The Safety Camera Partnerships often claim impressive figures for casualty reductions “at camera sites”. However, if the overall casualty figures in their area show no reduction, all the cameras are doing is moving the accidents around. There is also the factor of “regression to the mean” – inevitably there is a random element to the distribution of accidents, so if a speed camera is installed at a location where there has been a high number of accidents in recent years, it is very likely the number will reduce after the camera is put there. There is also no noticeable advantage in casualty trends for police force areas with numerous cameras such as Staffordshire, over those with few or none such as Durham.

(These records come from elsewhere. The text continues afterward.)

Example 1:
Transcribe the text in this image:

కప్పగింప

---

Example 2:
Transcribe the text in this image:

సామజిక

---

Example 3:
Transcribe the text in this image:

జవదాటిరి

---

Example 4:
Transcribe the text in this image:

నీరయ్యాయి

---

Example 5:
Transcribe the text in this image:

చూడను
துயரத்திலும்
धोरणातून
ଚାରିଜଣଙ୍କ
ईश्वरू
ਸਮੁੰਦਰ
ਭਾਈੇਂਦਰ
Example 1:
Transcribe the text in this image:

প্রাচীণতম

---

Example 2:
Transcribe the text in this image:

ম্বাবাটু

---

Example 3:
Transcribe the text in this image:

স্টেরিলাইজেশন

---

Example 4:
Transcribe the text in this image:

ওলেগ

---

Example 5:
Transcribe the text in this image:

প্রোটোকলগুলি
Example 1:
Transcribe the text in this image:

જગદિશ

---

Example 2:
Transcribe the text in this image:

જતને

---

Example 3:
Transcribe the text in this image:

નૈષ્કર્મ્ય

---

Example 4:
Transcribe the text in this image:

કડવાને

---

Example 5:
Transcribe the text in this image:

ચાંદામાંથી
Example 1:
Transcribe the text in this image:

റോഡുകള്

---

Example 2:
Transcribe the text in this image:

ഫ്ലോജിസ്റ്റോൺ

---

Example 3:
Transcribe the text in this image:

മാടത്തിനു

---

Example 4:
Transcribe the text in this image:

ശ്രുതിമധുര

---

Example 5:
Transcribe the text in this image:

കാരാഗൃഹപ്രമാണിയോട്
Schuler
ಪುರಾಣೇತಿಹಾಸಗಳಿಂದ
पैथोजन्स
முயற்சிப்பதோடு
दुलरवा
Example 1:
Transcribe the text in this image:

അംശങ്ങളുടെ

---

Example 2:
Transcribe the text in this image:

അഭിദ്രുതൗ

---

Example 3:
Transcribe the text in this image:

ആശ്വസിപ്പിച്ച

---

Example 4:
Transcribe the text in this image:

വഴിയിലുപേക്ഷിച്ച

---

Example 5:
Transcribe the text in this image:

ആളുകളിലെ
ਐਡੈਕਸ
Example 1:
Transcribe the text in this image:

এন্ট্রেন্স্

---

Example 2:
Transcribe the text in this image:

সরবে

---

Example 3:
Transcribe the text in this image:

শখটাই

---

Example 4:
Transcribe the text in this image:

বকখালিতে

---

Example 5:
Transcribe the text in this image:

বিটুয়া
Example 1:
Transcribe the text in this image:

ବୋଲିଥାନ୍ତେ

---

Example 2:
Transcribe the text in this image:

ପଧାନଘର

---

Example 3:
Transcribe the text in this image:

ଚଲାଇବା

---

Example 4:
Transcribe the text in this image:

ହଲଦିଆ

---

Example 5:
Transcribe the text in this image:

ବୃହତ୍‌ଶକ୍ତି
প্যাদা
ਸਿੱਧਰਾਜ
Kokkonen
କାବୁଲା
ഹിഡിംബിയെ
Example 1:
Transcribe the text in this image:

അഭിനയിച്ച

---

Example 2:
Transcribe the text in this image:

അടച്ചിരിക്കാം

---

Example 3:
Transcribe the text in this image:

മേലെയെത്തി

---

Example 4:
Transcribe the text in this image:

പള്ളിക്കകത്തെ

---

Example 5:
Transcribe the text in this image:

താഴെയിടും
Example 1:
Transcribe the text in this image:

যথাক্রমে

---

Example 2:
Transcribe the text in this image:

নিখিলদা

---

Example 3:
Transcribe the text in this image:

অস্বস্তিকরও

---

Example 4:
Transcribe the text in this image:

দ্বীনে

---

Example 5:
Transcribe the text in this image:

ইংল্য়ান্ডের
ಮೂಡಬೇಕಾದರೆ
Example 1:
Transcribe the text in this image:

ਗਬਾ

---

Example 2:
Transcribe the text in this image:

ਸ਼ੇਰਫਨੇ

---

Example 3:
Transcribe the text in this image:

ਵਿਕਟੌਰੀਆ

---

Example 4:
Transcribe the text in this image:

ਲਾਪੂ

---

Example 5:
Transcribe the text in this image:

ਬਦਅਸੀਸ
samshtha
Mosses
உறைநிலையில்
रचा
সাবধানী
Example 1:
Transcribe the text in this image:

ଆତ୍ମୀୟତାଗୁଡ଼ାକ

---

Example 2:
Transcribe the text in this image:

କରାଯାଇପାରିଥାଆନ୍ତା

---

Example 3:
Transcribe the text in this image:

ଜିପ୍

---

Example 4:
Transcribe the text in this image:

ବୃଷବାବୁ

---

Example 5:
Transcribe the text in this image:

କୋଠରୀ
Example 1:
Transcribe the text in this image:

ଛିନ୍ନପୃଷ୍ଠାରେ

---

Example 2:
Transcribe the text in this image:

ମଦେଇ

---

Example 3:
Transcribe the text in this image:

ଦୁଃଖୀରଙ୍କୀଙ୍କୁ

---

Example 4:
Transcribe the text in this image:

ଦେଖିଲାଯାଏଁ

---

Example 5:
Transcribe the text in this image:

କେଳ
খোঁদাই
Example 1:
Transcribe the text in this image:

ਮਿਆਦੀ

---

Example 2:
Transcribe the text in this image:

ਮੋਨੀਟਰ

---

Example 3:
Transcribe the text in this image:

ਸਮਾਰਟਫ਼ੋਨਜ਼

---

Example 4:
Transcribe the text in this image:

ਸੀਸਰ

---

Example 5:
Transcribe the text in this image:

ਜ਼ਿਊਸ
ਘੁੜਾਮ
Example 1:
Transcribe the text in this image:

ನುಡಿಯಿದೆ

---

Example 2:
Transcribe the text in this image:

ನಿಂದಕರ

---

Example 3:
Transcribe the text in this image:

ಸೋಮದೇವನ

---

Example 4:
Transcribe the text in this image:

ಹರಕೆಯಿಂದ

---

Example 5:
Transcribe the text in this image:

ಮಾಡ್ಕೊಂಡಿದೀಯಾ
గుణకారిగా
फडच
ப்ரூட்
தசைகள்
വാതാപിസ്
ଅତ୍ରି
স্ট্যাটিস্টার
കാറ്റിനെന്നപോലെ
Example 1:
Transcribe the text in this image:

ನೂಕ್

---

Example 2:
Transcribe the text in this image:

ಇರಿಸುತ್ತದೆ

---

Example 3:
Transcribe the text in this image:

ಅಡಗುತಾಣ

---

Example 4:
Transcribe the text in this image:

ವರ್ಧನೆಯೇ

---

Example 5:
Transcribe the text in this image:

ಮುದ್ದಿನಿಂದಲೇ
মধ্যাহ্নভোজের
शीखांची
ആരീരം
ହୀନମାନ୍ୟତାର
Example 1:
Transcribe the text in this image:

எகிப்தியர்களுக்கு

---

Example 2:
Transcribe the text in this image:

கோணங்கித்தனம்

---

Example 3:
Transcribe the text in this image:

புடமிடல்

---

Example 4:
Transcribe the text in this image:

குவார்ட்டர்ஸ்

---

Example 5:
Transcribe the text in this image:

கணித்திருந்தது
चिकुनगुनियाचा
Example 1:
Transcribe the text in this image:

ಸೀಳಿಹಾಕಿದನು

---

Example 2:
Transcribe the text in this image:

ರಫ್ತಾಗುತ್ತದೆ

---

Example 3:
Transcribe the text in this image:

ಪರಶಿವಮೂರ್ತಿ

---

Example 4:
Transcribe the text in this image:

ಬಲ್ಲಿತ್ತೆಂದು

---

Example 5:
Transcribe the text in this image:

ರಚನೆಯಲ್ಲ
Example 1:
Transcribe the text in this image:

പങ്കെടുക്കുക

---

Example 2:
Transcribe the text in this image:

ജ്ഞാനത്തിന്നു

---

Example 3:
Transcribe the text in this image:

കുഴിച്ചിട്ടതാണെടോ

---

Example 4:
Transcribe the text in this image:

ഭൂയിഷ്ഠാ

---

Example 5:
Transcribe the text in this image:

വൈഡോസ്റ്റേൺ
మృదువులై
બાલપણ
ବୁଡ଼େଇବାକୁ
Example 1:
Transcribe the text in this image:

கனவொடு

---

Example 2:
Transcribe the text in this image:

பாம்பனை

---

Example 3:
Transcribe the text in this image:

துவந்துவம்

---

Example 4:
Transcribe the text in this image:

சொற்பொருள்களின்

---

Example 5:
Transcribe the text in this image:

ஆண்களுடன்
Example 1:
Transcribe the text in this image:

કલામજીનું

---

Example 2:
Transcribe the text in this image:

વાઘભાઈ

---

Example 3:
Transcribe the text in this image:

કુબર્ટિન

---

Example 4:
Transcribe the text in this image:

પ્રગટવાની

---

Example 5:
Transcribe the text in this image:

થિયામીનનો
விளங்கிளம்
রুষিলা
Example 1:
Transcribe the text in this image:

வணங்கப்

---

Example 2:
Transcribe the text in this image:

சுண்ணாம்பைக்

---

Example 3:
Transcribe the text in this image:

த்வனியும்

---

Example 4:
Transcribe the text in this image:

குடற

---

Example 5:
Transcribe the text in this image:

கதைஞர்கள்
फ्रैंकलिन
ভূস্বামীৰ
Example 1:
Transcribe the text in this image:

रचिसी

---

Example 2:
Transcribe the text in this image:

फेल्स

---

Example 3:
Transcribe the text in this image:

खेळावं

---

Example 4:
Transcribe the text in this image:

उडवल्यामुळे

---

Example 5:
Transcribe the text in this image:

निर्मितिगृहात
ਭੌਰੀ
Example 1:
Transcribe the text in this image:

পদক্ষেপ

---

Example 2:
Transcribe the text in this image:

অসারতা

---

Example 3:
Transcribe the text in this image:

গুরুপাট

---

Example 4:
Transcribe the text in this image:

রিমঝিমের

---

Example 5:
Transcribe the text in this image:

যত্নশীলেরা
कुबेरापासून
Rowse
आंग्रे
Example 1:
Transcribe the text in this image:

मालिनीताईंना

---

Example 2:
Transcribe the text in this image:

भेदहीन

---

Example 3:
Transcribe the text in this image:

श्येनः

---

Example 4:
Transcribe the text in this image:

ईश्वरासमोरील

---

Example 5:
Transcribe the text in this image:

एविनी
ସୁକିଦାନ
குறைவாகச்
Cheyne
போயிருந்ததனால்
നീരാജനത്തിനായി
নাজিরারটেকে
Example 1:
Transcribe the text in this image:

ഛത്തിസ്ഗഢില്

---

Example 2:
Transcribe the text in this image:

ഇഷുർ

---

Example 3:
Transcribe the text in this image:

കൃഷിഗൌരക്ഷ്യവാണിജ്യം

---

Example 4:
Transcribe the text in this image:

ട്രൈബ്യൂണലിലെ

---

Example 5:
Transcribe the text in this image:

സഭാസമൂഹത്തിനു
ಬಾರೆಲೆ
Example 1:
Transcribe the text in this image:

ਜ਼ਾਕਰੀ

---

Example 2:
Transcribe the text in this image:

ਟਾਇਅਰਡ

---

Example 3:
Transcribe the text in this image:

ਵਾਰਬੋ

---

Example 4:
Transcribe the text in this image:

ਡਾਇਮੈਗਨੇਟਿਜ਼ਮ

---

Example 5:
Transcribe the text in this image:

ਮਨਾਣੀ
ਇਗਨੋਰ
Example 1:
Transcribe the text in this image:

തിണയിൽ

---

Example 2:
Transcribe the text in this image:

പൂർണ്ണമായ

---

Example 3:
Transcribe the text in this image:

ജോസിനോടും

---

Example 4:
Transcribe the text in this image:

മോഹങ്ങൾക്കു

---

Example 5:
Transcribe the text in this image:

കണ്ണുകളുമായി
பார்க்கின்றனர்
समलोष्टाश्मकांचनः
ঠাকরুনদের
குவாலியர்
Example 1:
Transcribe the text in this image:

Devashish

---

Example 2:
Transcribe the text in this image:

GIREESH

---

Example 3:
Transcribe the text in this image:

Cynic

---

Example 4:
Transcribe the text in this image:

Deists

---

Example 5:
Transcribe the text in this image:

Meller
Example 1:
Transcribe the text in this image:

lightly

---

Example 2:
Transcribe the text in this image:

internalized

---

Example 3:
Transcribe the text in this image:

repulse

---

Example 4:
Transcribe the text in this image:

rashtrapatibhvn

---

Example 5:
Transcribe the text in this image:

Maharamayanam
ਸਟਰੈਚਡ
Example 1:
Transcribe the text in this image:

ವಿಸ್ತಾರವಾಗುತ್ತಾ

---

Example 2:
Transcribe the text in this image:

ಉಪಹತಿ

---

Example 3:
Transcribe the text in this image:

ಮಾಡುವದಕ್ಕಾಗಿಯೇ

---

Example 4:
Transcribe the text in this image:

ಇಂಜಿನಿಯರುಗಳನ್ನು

Indeed, it can be argued that the proliferation of speed cameras actually tends to make safety worse, for the following reasons:

  • They encourage the view that sticking to the speed limit is an important factor in driving safely
  • They tend to lead drivers to pay more attention to watching out for cameras than to looking for genuine hazards
  • The rise of cameras has been accompanied by cuts in traffic police numbers. A camera can only detect speeding, and can do nothing about drunken, drugged or unlicensed driving
  • They encourage people to drive unlicensed or cloned vehicles to evade detection
These arguments are developed more fully on Paul Smith’s Safe Speed website.

What is certain is that cameras are not the safety panacea that was claimed when they were first introduced. Taking the most charitable view, their contribution to improving safety is very small, but it is much more likely that their overall impact is actually a negative one. As camera numbers mount, and fatality figures refuse to fall, the claim that speed cameras provide a safety benefit becomes less and less convincing.